# PROVIDED PASSAGE
========

Customer notice: Citrix ADC Vulnerability

Citrix ADC vulnerability - what you need to know

As you may be aware, there is currently a significant Citrix ADC security vulnerability. Thomas Duryea Logicalis (TDL) strongly encourage all our Citrix customers to immediately apply the necessary mitigation steps.

TDL urge all Citrix customers to consider this an extreme threat that requires immediate action. This vulnerability poses a significant risk and is being actively exploited. TDL have already assisted several customers who have had their ADC breached and observed connections going to known malicious IPs.

What is the vulnerability?

A critical security vulnerability in the Citrix ADC (Application Delivery Controller - formerly Netscaler) which could allow an unauthenticated attacker to perform arbitrary code execution on an organisation’s network.

The vulnerability has been assigned the following CVE number:

  • CVE-2019-19781: Vulnerability in Citrix Application Delivery Controller and Citrix Gateway leading to arbitrary code execution

The vulnerability affects all supported product versions and all supported platforms:

  • Citrix ADC and Citrix Gateway version 13.0 all supported builds
  • Citrix ADC and NetScaler Gateway version 12.1 all supported builds
  • Citrix ADC and NetScaler Gateway version 12.0 all supported builds
  • Citrix ADC and NetScaler Gateway version 11.1 all supported builds
  • Citrix NetScaler ADC and NetScaler Gateway version 10.5 all supported builds
  • Citrix SD-WAN WANOP product versions 10.2.6 and version 11.0.3

What Citrix customers need to do

  1. TDL and Citrix strongly urge customers to immediately apply the provided mitigation described in CTX267679 .

========

# REQUESTS
1. Repeat the Citrix ADC notice word for word, everything from "Customer notice: Citrix" down to "is the vulnerability?".
2. Answer these questions from the Citrix ADC notice:
(a) What CVE number has been assigned to the vulnerability?
(b) What was the Citrix ADC formerly called?
(c) Which document describes the mitigation customers are urged to apply?

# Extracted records
========

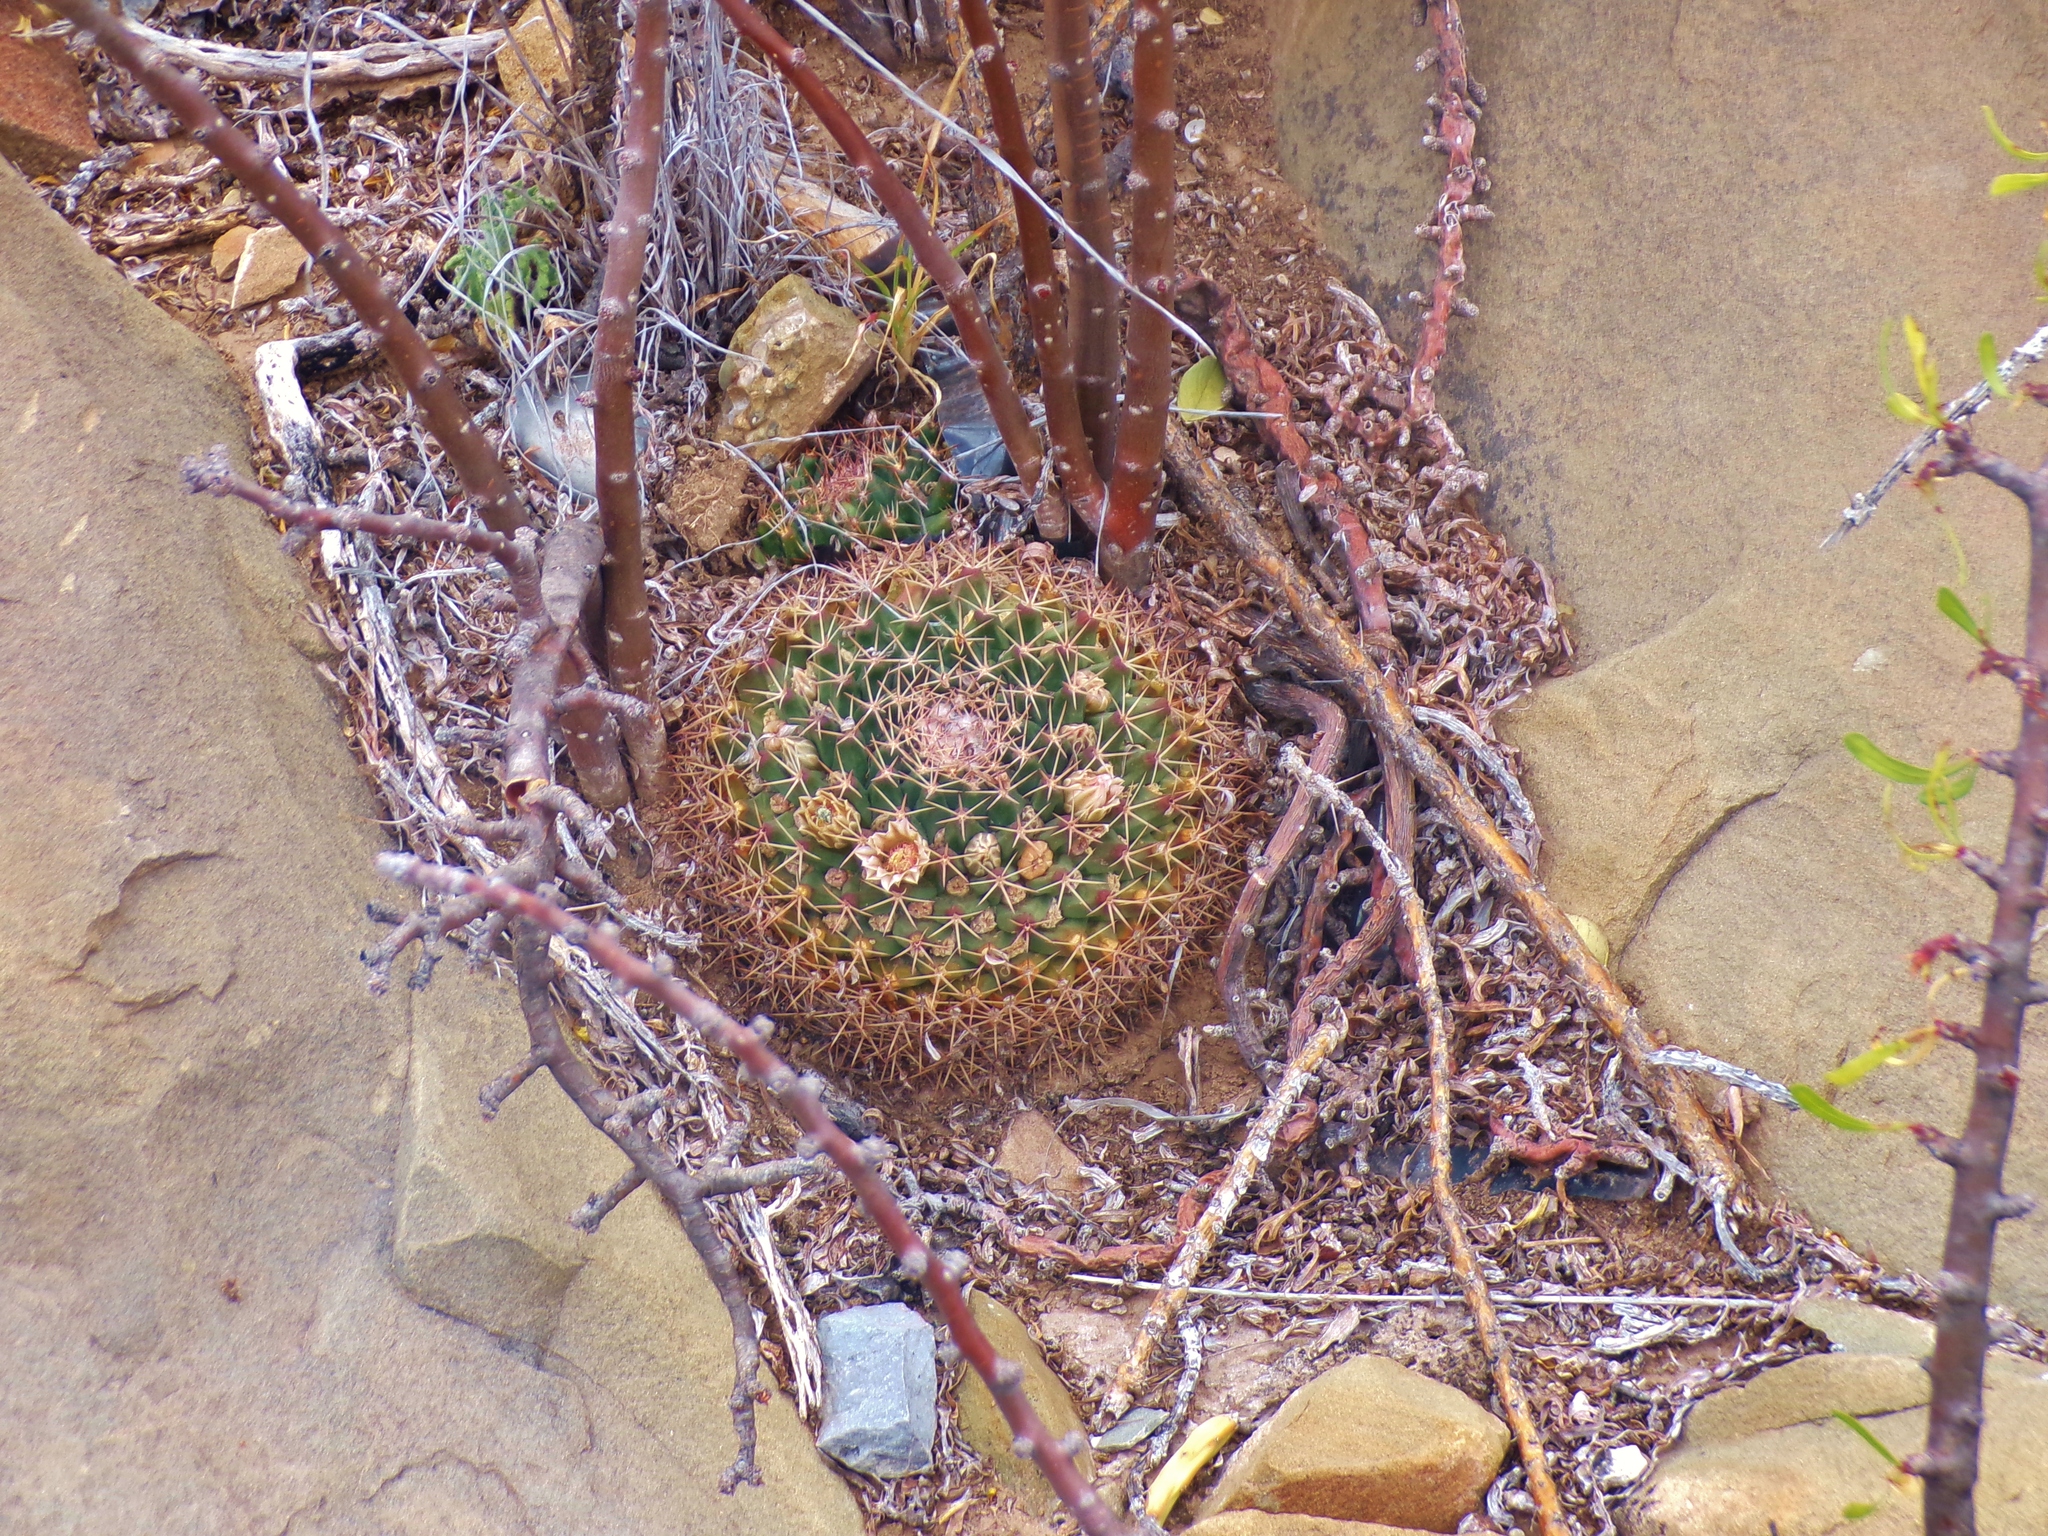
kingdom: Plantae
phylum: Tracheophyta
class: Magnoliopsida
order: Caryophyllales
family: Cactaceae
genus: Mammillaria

========

# EXERCISE RESPONSES
1.
Customer notice: Citrix ADC Vulnerability

Citrix ADC vulnerability - what you need to know

As you may be aware, there is currently a significant Citrix ADC security vulnerability. Thomas Duryea Logicalis (TDL) strongly encourage all our Citrix customers to immediately apply the necessary mitigation steps.

TDL urge all Citrix customers to consider this an extreme threat that requires immediate action. This vulnerability poses a significant risk and is being actively exploited. TDL have already assisted several customers who have had their ADC breached and observed connections going to known malicious IPs.

What is the vulnerability?

2.
(a) CVE-2019-19781
(b) Netscaler
(c) CTX267679